The first date attached to a Christmas tree is 1510 in Riga, Latvia, which is now northern Germany. Several men wearing black hats set up a large evergreen tree in the square at Yule time, the winter solstice, the shortest day in the year. Although it was to commemorate the birth of the Lord Christ, it also was a tribute to their sun god, Mithras, whom they had worshipped before learning about Christ and His birth. They decorated the giant tree with artificial flowers. After observing Yule, or Christmas, they then set the tree on fire, and the burning signified that from Yule Day, the days would gradually grow longer.
Martin Luther (1483-1546), the leader of the Reformation, was out walking one night near Christmas. He saw some fir trees with the starlight reflected through their branches. It was a beautiful sight and reminded him of Christ and eternal life. He wanted to teach his children what he had experienced at seeing the tree, but words failed him. He went back to the trees, cut one and took it into his house. He placed candles on the branches. He taught lessons about Christ’s birth and His offer of eternal life through salvation, represented by the evergreen of the branches. Candles represented Christ as the Light of the World, and taught that Christians should go forth as shining lights in a dark world. Martin Luther married Katharina von Bora, a former nun, on June 13, 1525. Six children were born to them, four of whom lived to become adults. Perhaps the Christmas tree in Luther’s house was in the mid to late 1530s. Luther died in 1546 of a massive heart attack.
Another legend of the Christmas tree predates the one in Riga, Latvia and the Martin Luther family tree. Winifred of England, who was later called St. Boniface (c672-754), went as a missionary to the Druids of Germany in the eighth century. About the year 723, he came upon a group of Druids preparing to sacrifice their young Prince Asulf to the god Thor under an oak tree. He stopped them. When he began to cut down the “bloody tree,” to the Druids a sacred oak, a strong wind came and blew down the tree. In its place a green fir tree sprang up. Because Boniface was not killed in the act of intentionally cutting their sacred tree, the Druids listened to him and embraced Christianity. Boniface taught the Druids that the fir was a tree of peace and its green represented eternal life. From then forward the fir trees had a special designation as the tree of Christ the Lord.

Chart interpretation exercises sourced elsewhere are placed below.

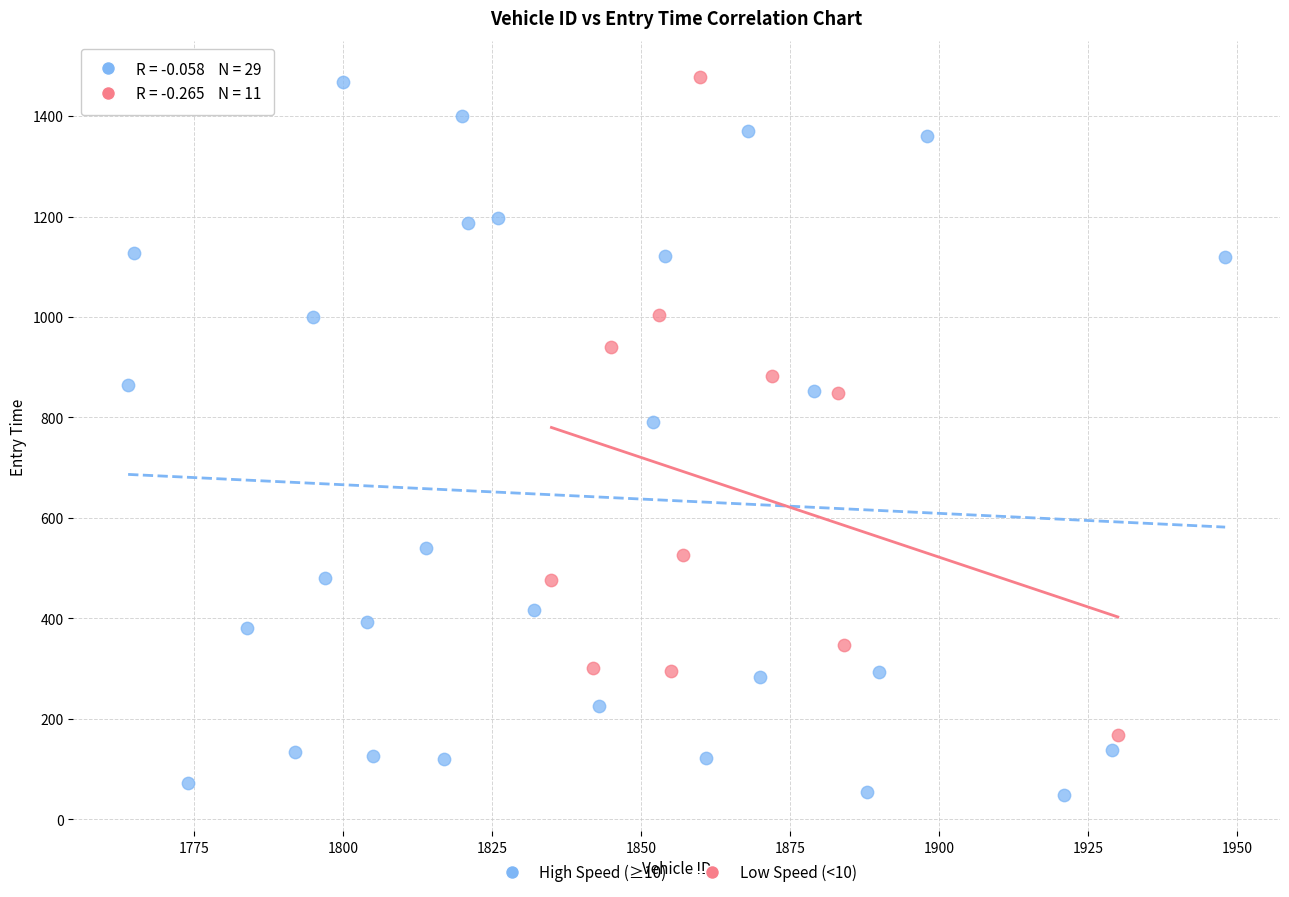

What are all the series names shown in the legend?

High Speed (≥10), Low Speed (<10)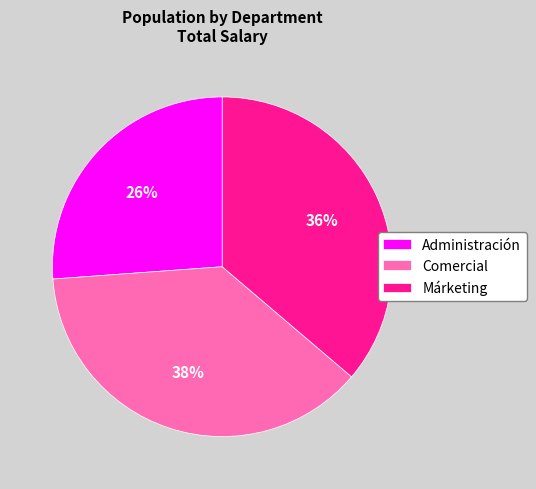

How many slices are in this pie chart?

3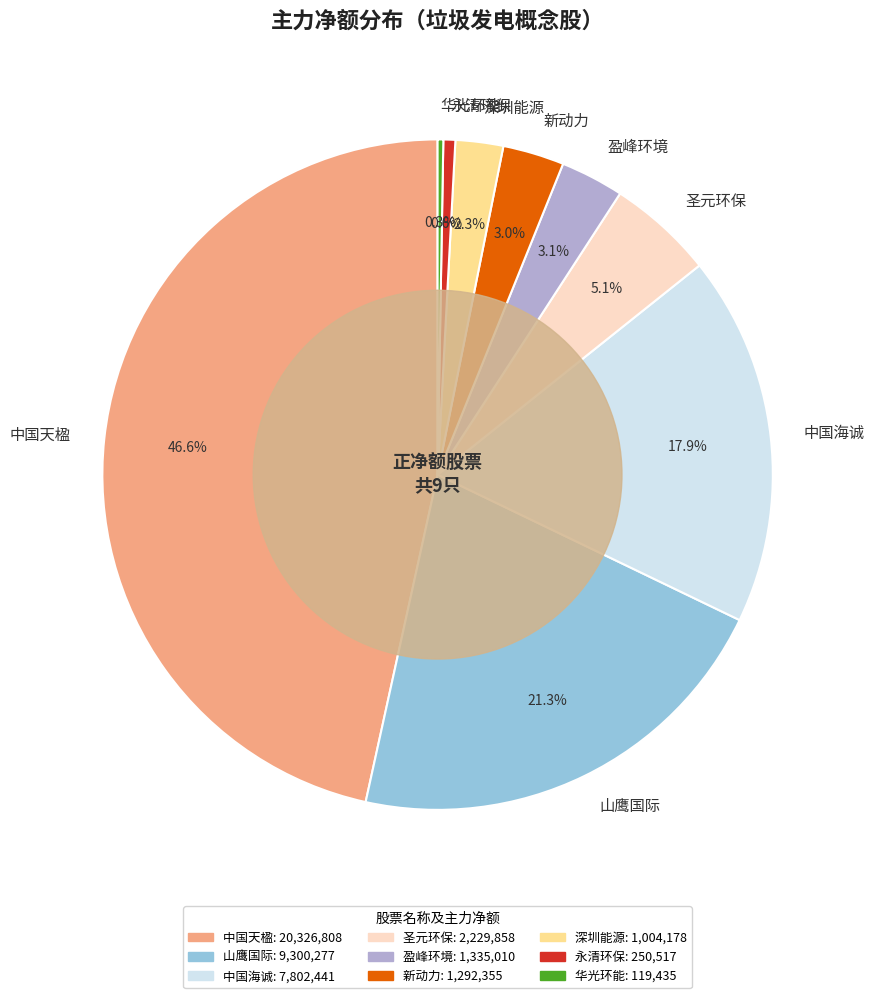

What is the ratio of the value at 圣元环保 to the value at 永清环保?

8.9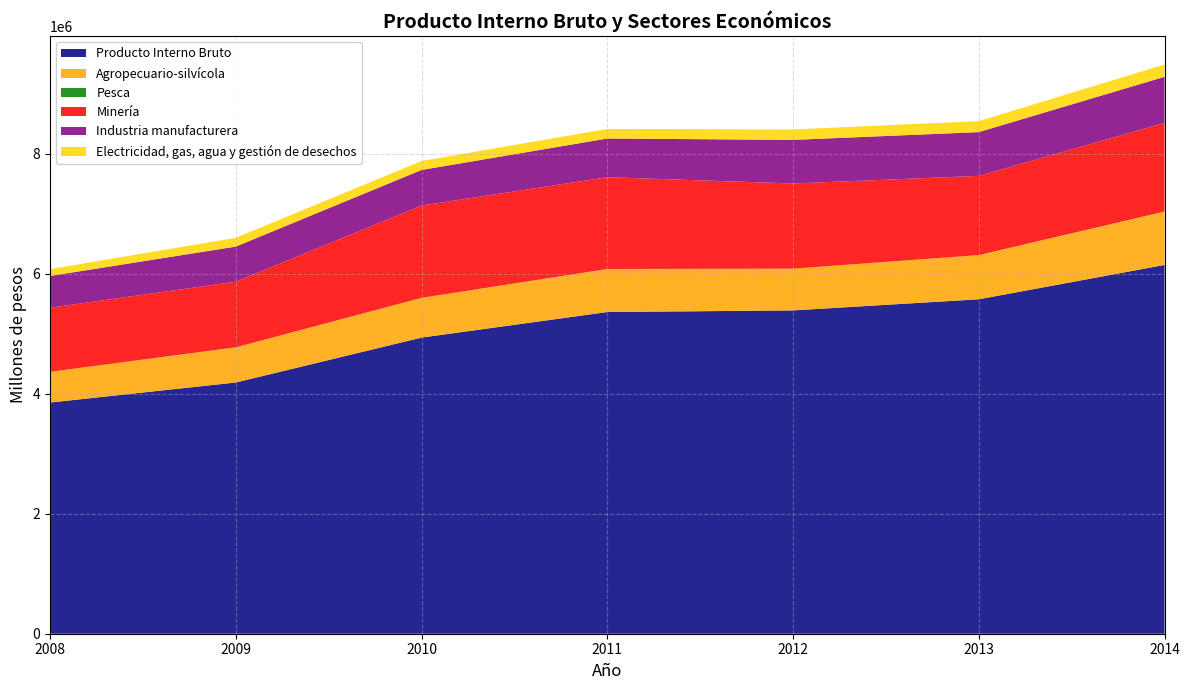

Reading right to left, extract all data points from this chart.

Producto Interno Bruto: 6148225	5575893	5390168	5363198	4936947	4188560	3853991
Agropecuario-silvícola: 888093	735083	695122	716591	662158	585490	511884
Pesca: 3066	1914	974	944	701	904	674
Minería: 1477991	1320627	1420057	1530276	1538301	1093816	1068685
Industria manufacturera: 767626	729263	726779	644912	593409	585239	529168
Electricidad, gas, agua y gestión de desechos: 204882	182809	174210	159663	149545	147031	113462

Queen Victoria of England and her husband, German Prince Albert, were pictured standing around their decorated Christmas tree in 1846 with their children. With a popular queen embracing the custom of having a Christmas tree, many Englishers followed suit and began the annual practice of decorating a tree in their own homes.

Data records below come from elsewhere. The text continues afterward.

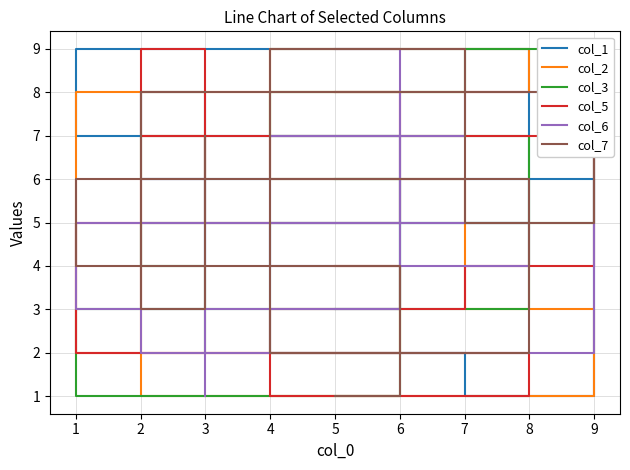

Reading left to right, list all the values displayed in this chart.

col_1: 3	7	9	5	2	1	6	8	4
col_2: 4	2	8	9	6	3	1	7	5
col_3: 6	1	3	7	8	9	5	4	2
col_5: 8	5	2	1	3	4	7	9	6
col_6: 9	3	5	4	7	8	2	6	1
col_7: 1	4	6	2	9	5	8	3	7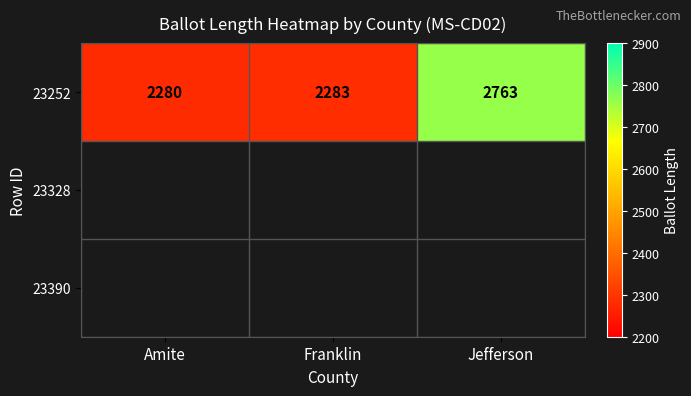

What is the maximum value shown in the chart?

2763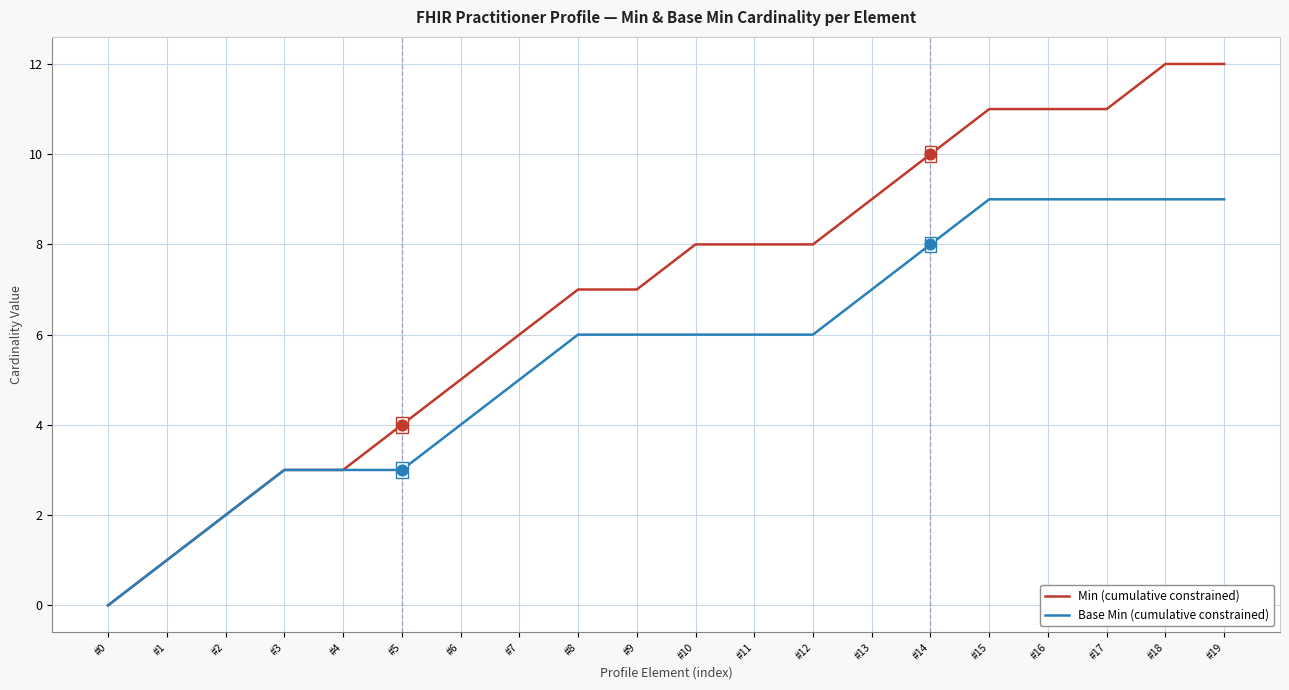

What are all the series names shown in the legend?

Min (cumulative constrained), Base Min (cumulative constrained)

In America, the Pennsylvania German settlements had community Christmas trees and celebrations as early as 1747. Decorations were of the “home made” variety. White homemade wafers were baked to represent the bread of the sacrament. Berries, flowers and homemade garlands added to the decorations. Before electric lights, candles were placed in fireproof holders to prevent conflagration. Seeing the tree as a beautiful part of Christmas, many settlers, regardless of the country of their origin, placed Christmas trees in their homes and in churches as our nation expanded. Now, beautiful Chrismon trees with decorations representative of biblical truths are often seen in churches.
As you decorate and enjoy your tree this Christmas, know that you join in a long tradition of customs that seek to bring meaning and joy to the season. And I hope you will call it Christmas tree—not holiday tree.